Ph.D Thesis

Ph.D StudentMannor Shie
SubjectReinforcement Learning and Adaptation in Competitive
Dynamic Environments
DepartmentDepartment of Electrical and Computer Engineering
Supervisor PROF. Nahum Shimkin


This thesis is concerned with learning to act optimally in a dynamic, noisy, and competitive environment. We present two solution concepts for such environments. The first concept is based on the empirical measurement of statistics related to the

non-stationary elements in the environment. We take a worst-case estimate over unknown information and re-define the problem as a vector-valued stochastic game. We define a concrete goal, the convex Bayes envelope, and show that it is attainable using approachability theory. This envelope is shown to be safe (above the worst-case performance guarantees) and adaptive (strictly above the worst-case performance guarantees if the non-stationary elements appear non-hostile). The second concept is based on viewing the stochastic game as a repeated super-game with partial monitoring. We show that this approach leads to performance guarantees which are also safe and adaptive.

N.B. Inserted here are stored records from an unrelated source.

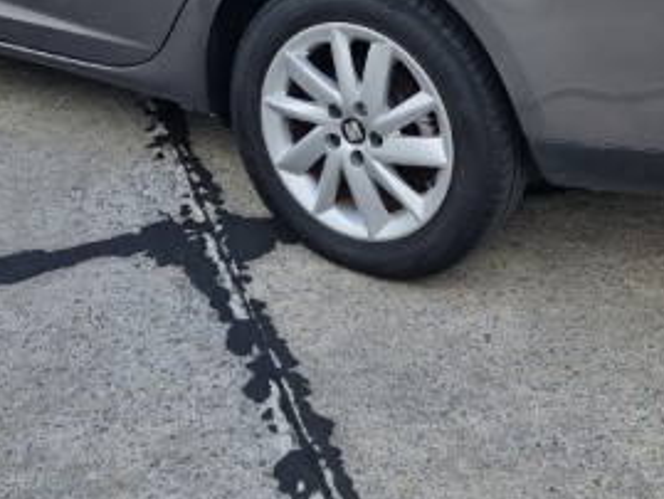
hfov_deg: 33.8
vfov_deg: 23.6
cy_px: -86
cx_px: 309
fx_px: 1094
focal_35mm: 57
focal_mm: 6.7
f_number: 1.8
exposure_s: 1/283
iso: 50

In the process of developing the first solution concept we generalize current results regarding approachability theory. We also devise learning algorithms for approaching prescribed and unprescribed target sets in vector-valued stochastic games and vector-valued Markov decision processes. These algorithms are demonstrated to be effective for learning in constrained games and Markov decision processes. Two Q-learning style algorithms for scalar average reward zero-sum games are suggested and analyzed.

A different topic of research is the existence of effective linear weak learners. Based on Geometric Discrepancy theory, we suggest conditions under which sufficiently strong linear learners exist, and hence Boosting algorithms are consistent.